[Saved entries]
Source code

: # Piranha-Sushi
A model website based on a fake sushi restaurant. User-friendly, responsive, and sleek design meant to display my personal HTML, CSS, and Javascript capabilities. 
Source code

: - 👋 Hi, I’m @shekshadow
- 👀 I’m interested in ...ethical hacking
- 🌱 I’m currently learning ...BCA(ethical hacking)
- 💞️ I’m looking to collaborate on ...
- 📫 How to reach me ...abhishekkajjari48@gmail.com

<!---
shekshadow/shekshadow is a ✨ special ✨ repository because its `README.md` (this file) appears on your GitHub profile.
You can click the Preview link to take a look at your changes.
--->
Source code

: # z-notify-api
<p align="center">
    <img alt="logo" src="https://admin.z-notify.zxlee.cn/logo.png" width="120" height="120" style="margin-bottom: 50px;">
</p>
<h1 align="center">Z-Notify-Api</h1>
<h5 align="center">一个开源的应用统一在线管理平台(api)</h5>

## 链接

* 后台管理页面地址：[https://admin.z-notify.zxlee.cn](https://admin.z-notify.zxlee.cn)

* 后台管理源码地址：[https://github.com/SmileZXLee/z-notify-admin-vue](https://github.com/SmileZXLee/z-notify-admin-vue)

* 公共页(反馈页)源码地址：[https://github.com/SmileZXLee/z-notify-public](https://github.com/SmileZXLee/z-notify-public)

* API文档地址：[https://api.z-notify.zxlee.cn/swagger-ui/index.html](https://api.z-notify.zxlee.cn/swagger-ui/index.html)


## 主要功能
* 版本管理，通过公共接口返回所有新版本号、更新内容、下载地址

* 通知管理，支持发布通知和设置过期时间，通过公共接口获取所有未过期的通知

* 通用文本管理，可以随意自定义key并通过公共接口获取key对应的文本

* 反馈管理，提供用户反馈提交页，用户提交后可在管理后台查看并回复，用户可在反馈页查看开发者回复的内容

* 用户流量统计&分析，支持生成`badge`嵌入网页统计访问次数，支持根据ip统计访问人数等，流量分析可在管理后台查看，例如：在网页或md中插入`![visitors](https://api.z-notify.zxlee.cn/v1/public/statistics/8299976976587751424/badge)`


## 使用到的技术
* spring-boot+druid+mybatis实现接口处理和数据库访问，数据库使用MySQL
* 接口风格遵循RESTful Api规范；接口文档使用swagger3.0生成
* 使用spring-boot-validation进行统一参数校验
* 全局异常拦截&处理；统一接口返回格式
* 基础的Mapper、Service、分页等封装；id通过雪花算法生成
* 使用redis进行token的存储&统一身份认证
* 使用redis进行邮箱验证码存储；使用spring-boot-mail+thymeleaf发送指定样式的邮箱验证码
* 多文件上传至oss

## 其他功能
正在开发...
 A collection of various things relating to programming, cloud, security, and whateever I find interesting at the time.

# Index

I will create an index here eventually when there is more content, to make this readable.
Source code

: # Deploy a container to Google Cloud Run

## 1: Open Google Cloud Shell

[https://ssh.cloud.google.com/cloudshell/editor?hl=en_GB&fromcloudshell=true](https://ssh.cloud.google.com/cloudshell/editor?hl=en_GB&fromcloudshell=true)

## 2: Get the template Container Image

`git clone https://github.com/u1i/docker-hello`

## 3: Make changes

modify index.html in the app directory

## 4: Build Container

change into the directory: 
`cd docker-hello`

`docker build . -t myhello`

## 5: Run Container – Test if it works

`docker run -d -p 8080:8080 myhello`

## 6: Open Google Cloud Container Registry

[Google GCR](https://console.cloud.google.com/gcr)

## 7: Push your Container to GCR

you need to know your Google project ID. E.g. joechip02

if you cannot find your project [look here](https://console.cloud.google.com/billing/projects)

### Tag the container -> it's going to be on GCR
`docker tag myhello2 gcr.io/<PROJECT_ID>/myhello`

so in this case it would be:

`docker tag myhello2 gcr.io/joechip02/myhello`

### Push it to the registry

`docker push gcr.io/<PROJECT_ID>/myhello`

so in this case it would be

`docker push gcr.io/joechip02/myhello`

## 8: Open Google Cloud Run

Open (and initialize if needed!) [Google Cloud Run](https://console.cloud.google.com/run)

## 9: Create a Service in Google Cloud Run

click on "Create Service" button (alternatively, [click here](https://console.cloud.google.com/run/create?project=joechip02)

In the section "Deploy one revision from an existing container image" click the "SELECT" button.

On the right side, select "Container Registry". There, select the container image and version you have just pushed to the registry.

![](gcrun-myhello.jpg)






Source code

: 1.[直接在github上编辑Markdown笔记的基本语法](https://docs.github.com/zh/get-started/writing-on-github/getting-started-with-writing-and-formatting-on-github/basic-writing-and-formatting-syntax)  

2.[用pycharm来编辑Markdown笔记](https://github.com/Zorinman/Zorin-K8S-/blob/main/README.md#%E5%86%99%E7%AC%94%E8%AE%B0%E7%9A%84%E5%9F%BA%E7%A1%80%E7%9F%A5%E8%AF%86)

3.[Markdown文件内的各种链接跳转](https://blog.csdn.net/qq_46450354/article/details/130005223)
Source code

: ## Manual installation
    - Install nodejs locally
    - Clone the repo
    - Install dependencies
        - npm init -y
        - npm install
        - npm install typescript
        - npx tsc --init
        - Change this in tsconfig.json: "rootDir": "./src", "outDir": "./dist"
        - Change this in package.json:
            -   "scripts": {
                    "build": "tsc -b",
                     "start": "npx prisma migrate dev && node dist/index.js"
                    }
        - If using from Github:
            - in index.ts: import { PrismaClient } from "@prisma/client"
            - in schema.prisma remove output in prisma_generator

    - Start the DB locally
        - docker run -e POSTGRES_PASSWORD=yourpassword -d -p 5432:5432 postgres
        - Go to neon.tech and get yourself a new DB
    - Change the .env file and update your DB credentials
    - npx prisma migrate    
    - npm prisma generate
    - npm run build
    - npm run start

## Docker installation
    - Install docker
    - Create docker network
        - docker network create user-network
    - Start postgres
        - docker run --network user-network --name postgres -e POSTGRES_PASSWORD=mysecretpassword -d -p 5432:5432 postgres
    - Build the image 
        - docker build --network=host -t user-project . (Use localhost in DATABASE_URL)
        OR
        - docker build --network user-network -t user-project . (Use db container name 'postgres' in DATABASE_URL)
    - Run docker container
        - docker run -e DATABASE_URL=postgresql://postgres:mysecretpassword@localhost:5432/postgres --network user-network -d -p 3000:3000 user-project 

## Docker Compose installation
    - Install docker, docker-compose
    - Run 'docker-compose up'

**TRY IT:** Substitute "app-network" for every "user-network" in the data above and reproduce all of it with nothing else changed.

**THE COMPLETED TASK:**
Source code

: # Piranha-Sushi
A model website based on a fake sushi restaurant. User-friendly, responsive, and sleek design meant to display my personal HTML, CSS, and Javascript capabilities. 
Source code

: - 👋 Hi, I’m @shekshadow
- 👀 I’m interested in ...ethical hacking
- 🌱 I’m currently learning ...BCA(ethical hacking)
- 💞️ I’m looking to collaborate on ...
- 📫 How to reach me ...abhishekkajjari48@gmail.com

<!---
shekshadow/shekshadow is a ✨ special ✨ repository because its `README.md` (this file) appears on your GitHub profile.
You can click the Preview link to take a look at your changes.
--->
Source code

: # z-notify-api
<p align="center">
    <img alt="logo" src="https://admin.z-notify.zxlee.cn/logo.png" width="120" height="120" style="margin-bottom: 50px;">
</p>
<h1 align="center">Z-Notify-Api</h1>
<h5 align="center">一个开源的应用统一在线管理平台(api)</h5>

## 链接

* 后台管理页面地址：[https://admin.z-notify.zxlee.cn](https://admin.z-notify.zxlee.cn)

* 后台管理源码地址：[https://github.com/SmileZXLee/z-notify-admin-vue](https://github.com/SmileZXLee/z-notify-admin-vue)

* 公共页(反馈页)源码地址：[https://github.com/SmileZXLee/z-notify-public](https://github.com/SmileZXLee/z-notify-public)

* API文档地址：[https://api.z-notify.zxlee.cn/swagger-ui/index.html](https://api.z-notify.zxlee.cn/swagger-ui/index.html)


## 主要功能
* 版本管理，通过公共接口返回所有新版本号、更新内容、下载地址

* 通知管理，支持发布通知和设置过期时间，通过公共接口获取所有未过期的通知

* 通用文本管理，可以随意自定义key并通过公共接口获取key对应的文本

* 反馈管理，提供用户反馈提交页，用户提交后可在管理后台查看并回复，用户可在反馈页查看开发者回复的内容

* 用户流量统计&分析，支持生成`badge`嵌入网页统计访问次数，支持根据ip统计访问人数等，流量分析可在管理后台查看，例如：在网页或md中插入`![visitors](https://api.z-notify.zxlee.cn/v1/public/statistics/8299976976587751424/badge)`


## 使用到的技术
* spring-boot+druid+mybatis实现接口处理和数据库访问，数据库使用MySQL
* 接口风格遵循RESTful Api规范；接口文档使用swagger3.0生成
* 使用spring-boot-validation进行统一参数校验
* 全局异常拦截&处理；统一接口返回格式
* 基础的Mapper、Service、分页等封装；id通过雪花算法生成
* 使用redis进行token的存储&统一身份认证
* 使用redis进行邮箱验证码存储；使用spring-boot-mail+thymeleaf发送指定样式的邮箱验证码
* 多文件上传至oss

## 其他功能
正在开发...
 A collection of various things relating to programming, cloud, security, and whateever I find interesting at the time.

# Index

I will create an index here eventually when there is more content, to make this readable.
Source code

: # Deploy a container to Google Cloud Run

## 1: Open Google Cloud Shell

[https://ssh.cloud.google.com/cloudshell/editor?hl=en_GB&fromcloudshell=true](https://ssh.cloud.google.com/cloudshell/editor?hl=en_GB&fromcloudshell=true)

## 2: Get the template Container Image

`git clone https://github.com/u1i/docker-hello`

## 3: Make changes

modify index.html in the app directory

## 4: Build Container

change into the directory: 
`cd docker-hello`

`docker build . -t myhello`

## 5: Run Container – Test if it works

`docker run -d -p 8080:8080 myhello`

## 6: Open Google Cloud Container Registry

[Google GCR](https://console.cloud.google.com/gcr)

## 7: Push your Container to GCR

you need to know your Google project ID. E.g. joechip02

if you cannot find your project [look here](https://console.cloud.google.com/billing/projects)

### Tag the container -> it's going to be on GCR
`docker tag myhello2 gcr.io/<PROJECT_ID>/myhello`

so in this case it would be:

`docker tag myhello2 gcr.io/joechip02/myhello`

### Push it to the registry

`docker push gcr.io/<PROJECT_ID>/myhello`

so in this case it would be

`docker push gcr.io/joechip02/myhello`

## 8: Open Google Cloud Run

Open (and initialize if needed!) [Google Cloud Run](https://console.cloud.google.com/run)

## 9: Create a Service in Google Cloud Run

click on "Create Service" button (alternatively, [click here](https://console.cloud.google.com/run/create?project=joechip02)

In the section "Deploy one revision from an existing container image" click the "SELECT" button.

On the right side, select "Container Registry". There, select the container image and version you have just pushed to the registry.

![](gcrun-myhello.jpg)






Source code

: 1.[直接在github上编辑Markdown笔记的基本语法](https://docs.github.com/zh/get-started/writing-on-github/getting-started-with-writing-and-formatting-on-github/basic-writing-and-formatting-syntax)  

2.[用pycharm来编辑Markdown笔记](https://github.com/Zorinman/Zorin-K8S-/blob/main/README.md#%E5%86%99%E7%AC%94%E8%AE%B0%E7%9A%84%E5%9F%BA%E7%A1%80%E7%9F%A5%E8%AF%86)

3.[Markdown文件内的各种链接跳转](https://blog.csdn.net/qq_46450354/article/details/130005223)
Source code

: ## Manual installation
    - Install nodejs locally
    - Clone the repo
    - Install dependencies
        - npm init -y
        - npm install
        - npm install typescript
        - npx tsc --init
        - Change this in tsconfig.json: "rootDir": "./src", "outDir": "./dist"
        - Change this in package.json:
            -   "scripts": {
                    "build": "tsc -b",
                     "start": "npx prisma migrate dev && node dist/index.js"
                    }
        - If using from Github:
            - in index.ts: import { PrismaClient } from "@prisma/client"
            - in schema.prisma remove output in prisma_generator

    - Start the DB locally
        - docker run -e POSTGRES_PASSWORD=yourpassword -d -p 5432:5432 postgres
        - Go to neon.tech and get yourself a new DB
    - Change the .env file and update your DB credentials
    - npx prisma migrate    
    - npm prisma generate
    - npm run build
    - npm run start

## Docker installation
    - Install docker
    - Create docker network
        - docker network create app-network
    - Start postgres
        - docker run --network app-network --name postgres -e POSTGRES_PASSWORD=mysecretpassword -d -p 5432:5432 postgres
    - Build the image 
        - docker build --network=host -t user-project . (Use localhost in DATABASE_URL)
        OR
        - docker build --network app-network -t user-project . (Use db container name 'postgres' in DATABASE_URL)
    - Run docker container
        - docker run -e DATABASE_URL=postgresql://postgres:mysecretpassword@localhost:5432/postgres --network app-network -d -p 3000:3000 user-project 

## Docker Compose installation
    - Install docker, docker-compose
    - Run 'docker-compose up'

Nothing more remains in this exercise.